Philosophy as such, of course, is not under any threat. It has survived infrastructural collapses far more catastrophic than what would likely kill analytic philosophy in particular; analytic philosophy's position has been in great measure because it has been heavily subsidized through the universities of some of the richest nations in the world, but there many philosophical approaches that have survived without much subsidy of that sort. But Bright is right that there is no obvious successor, if analytic philosophy dwindles out. Things could go anywhere.
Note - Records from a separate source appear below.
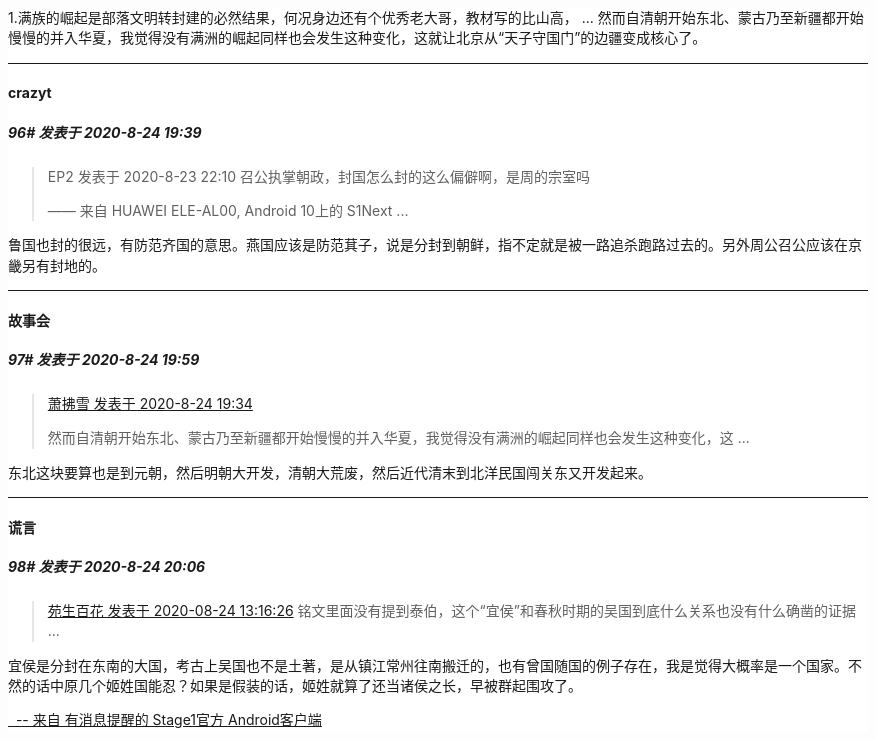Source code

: 
1.满族的崛起是部落文明转封建的必然结果，何况身边还有个优秀老大哥，教材写的比山高， ...</blockquote>
然而自清朝开始东北、蒙古乃至新疆都开始慢慢的并入华夏，我觉得没有满洲的崛起同样也会发生这种变化，这就让北京从“天子守国门”的边疆变成核心了。







-----

####  crazyt  
##### 96#       发表于 2020-8-24 19:39



<blockquote>EP2 发表于 2020-8-23 22:10
召公执掌朝政，封国怎么封的这么偏僻啊，是周的宗室吗


—— 来自 HUAWEI ELE-AL00, Android 10上的 S1Next ...</blockquote>
鲁国也封的很远，有防范齐国的意思。燕国应该是防范萁子，说是分封到朝鲜，指不定就是被一路追杀跑路过去的。另外周公召公应该在京畿另有封地的。







-----

####  故事会  
##### 97#       发表于 2020-8-24 19:59



<blockquote><a href="httphttps://bbs.saraba1st.com/2b/forum.php?mod=redirect&amp;goto=findpost&amp;pid=48537938&amp;ptid=1956181" target="_blank">萧拂雪 发表于 2020-8-24 19:34</a>

然而自清朝开始东北、蒙古乃至新疆都开始慢慢的并入华夏，我觉得没有满洲的崛起同样也会发生这种变化，这 ...</blockquote>
东北这块要算也是到元朝，然后明朝大开发，清朝大荒废，然后近代清末到北洋民国闯关东又开发起来。







-----

####  谎言  
##### 98#       发表于 2020-8-24 20:06



<blockquote><a href="httphttps://bbs.saraba1st.com/2b/forum.php?mod=redirect&amp;goto=findpost&amp;pid=48534090&amp;ptid=1956181" target="_blank">苑生百花 发表于 2020-08-24 13:16:26</a>
铭文里面没有提到泰伯，这个“宜侯”和春秋时期的吴国到底什么关系也没有什么确凿的证据 ...</blockquote>宜侯是分封在东南的大国，考古上吴国也不是土著，是从镇江常州往南搬迁的，也有曾国随国的例子存在，我是觉得大概率是一个国家。不然的话中原几个姬姓国能忍？如果是假装的话，姬姓就算了还当诸侯之长，早被群起围攻了。

[  -- 来自 有消息提醒的 Stage1官方 Android客户端](https://www.coolapk.com/apk/140634)





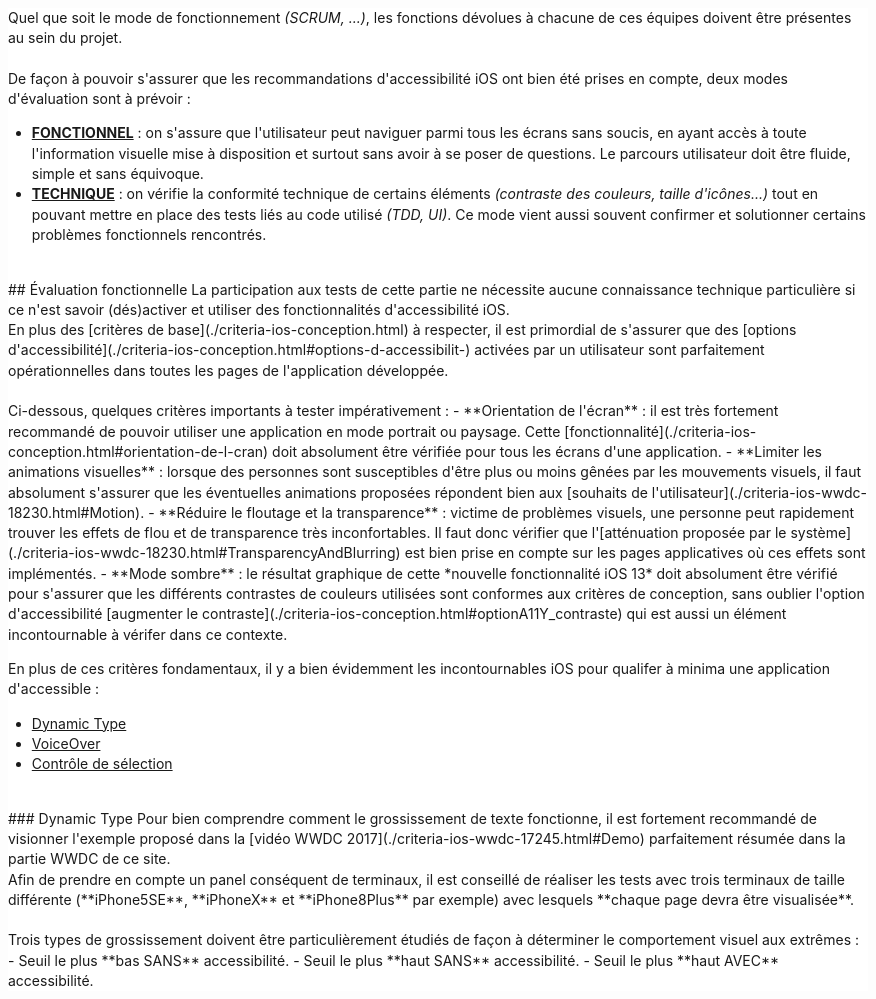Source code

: Quel que soit le mode de fonctionnement *(SCRUM, ...)*, les fonctions dévolues à chacune de ces équipes doivent être présentes au sein du projet.
</br></br>De façon à pouvoir s'assurer que les recommandations d'accessibilité iOS ont bien été prises en compte, deux modes d'évaluation sont à prévoir :
- [**FONCTIONNEL**](#FunctionalMode) : on s'assure que l'utilisateur peut naviguer parmi tous les écrans sans soucis, en ayant accès à toute l'information visuelle mise à disposition et surtout sans avoir à se poser de questions. Le parcours utilisateur doit être fluide, simple et sans équivoque. 
- [**TECHNIQUE**](#TechnicalMode) : on vérifie la conformité technique de certains éléments *(contraste des couleurs, taille d'icônes...)* tout en pouvant mettre en place des tests liés au code utilisé *(<abbr>TDD</abbr>, <abbr>UI</abbr>)*. Ce mode vient aussi souvent confirmer et solutionner certains problèmes fonctionnels rencontrés.
</br>
<a name="FunctionalMode"></a>
## Évaluation fonctionnelle
La participation aux tests de cette partie ne nécessite aucune connaissance technique particulière si ce n'est savoir (dés)activer et utiliser des fonctionnalités d'accessibilité iOS.
</br>En plus des [critères de base](./criteria-ios-conception.html) à respecter, il est primordial de s'assurer que des [options d'accessibilité](./criteria-ios-conception.html#options-d-accessibilit-) activées par un utilisateur sont parfaitement opérationnelles dans toutes les pages de l'application développée.
</br></br>Ci-dessous, quelques critères importants à tester impérativement :
- **Orientation de l'écran** : il est très fortement recommandé de pouvoir utiliser une application en mode portrait ou paysage. Cette [fonctionnalité](./criteria-ios-conception.html#orientation-de-l-cran) doit absolument être vérifiée pour tous les écrans d'une application.
- **Limiter les animations visuelles** : lorsque des personnes sont susceptibles d'être plus ou moins gênées par les mouvements visuels, il faut absolument s'assurer que les éventuelles animations proposées répondent bien aux [souhaits de l'utilisateur](./criteria-ios-wwdc-18230.html#Motion).
- **Réduire le floutage et la transparence** : victime de problèmes visuels, une personne peut rapidement trouver les effets de flou et de transparence très inconfortables. Il faut donc vérifier que l'[atténuation proposée par le système](./criteria-ios-wwdc-18230.html#TransparencyAndBlurring) est bien prise en compte sur les pages applicatives où ces effets sont implémentés.
- **Mode sombre** : le résultat graphique de cette *nouvelle fonctionnalité iOS 13* doit absolument être vérifié pour s'assurer que les différents contrastes de couleurs utilisées sont conformes aux critères de conception, sans oublier l'option d'accessibilité [augmenter le contraste](./criteria-ios-conception.html#optionA11Y_contraste) qui est aussi un élément incontournable à vérifer dans ce contexte.

En plus de ces critères fondamentaux, il y a bien évidemment les incontournables iOS pour qualifer à minima une application d'accessible :
- [Dynamic Type](#DynamicType)
- [VoiceOver](#VoiceOver)
- [Contrôle de sélection](#SwitchControl)
</br>
<a name="DynamicType"></a>
### Dynamic Type
Pour bien comprendre comment le grossissement de texte fonctionne, il est fortement recommandé de visionner l'exemple proposé dans la [vidéo WWDC 2017](./criteria-ios-wwdc-17245.html#Demo) parfaitement résumée dans la partie WWDC de ce site.
</br>Afin de prendre en compte un panel conséquent de terminaux, il est conseillé de réaliser les tests avec trois terminaux de taille différente (**iPhone5SE**, **iPhoneX** et **iPhone8Plus** par exemple) avec lesquels **chaque page devra être visualisée**.
</br></br>Trois types de grossissement doivent être particulièrement étudiés de façon à déterminer le comportement visuel aux extrêmes :
- Seuil le plus **bas SANS** accessibilité.
- Seuil le plus **haut SANS** accessibilité.
- Seuil le plus **haut AVEC** accessibilité.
* Actually, I discovered after publishing the above that while I did not identify it thirteen years ago, I mentioned it twelve years ago:
My own view, by the way, not that anyone really cares, is that analytic philosophy is not in a healthy state, but is slowly collapsing, mostly due to serious inadequacies in the academic infrastructure that carries it, but partly also due to the fact that people are not really engaging in a cooperative venture -- people cannibalize and build on each other's work, but they do it mostly from scratch, again and again. There is simply not enough unity to have a collective anything; we are entering an era of Ten Thousand schools. And because of that, no one is really tracing out the ramifications of the detail-work people do (which in fact is only at the very top levels "more rigorous and detailed" than what people have been doing for decades now). This is precisely what would be avoided if philosophers took the trouble to have philosophies, and worked with those who had similar philosophies, but still specialized in particular areas; this is the only way I can think of in which the result McMahan is hoping for has ever actually come about: specialization inevitably collapses unless people have sufficient unity of opinion with each other to allow specializations to fit together and cross-fertilize. Moreover, I think a telltale sign is that what goes by the name of analytic philosophy has been steadily becoming more amorphous for decades now, with older terms -- like 'analysis' and 'analytic' themselves, to such a degree that it's difficult to say what 'analytic philosophy' is supposed to be -- being stretched farther and farther in a sort of concept inflation. This, too, has often been a bad sign in history, because it eventually reaches a point where all the major similarities and agreements are purely verbal and begin to be recognized as such. Of course, this is also often the very sign that people take to show that analytic philosophy is flourishing, using different words from 'amorphous' and 'concept inflation'; time will tell, I suppose. But at present it seems to me that such claims as the above have little more substance than a self-satisfied pat on one's own back.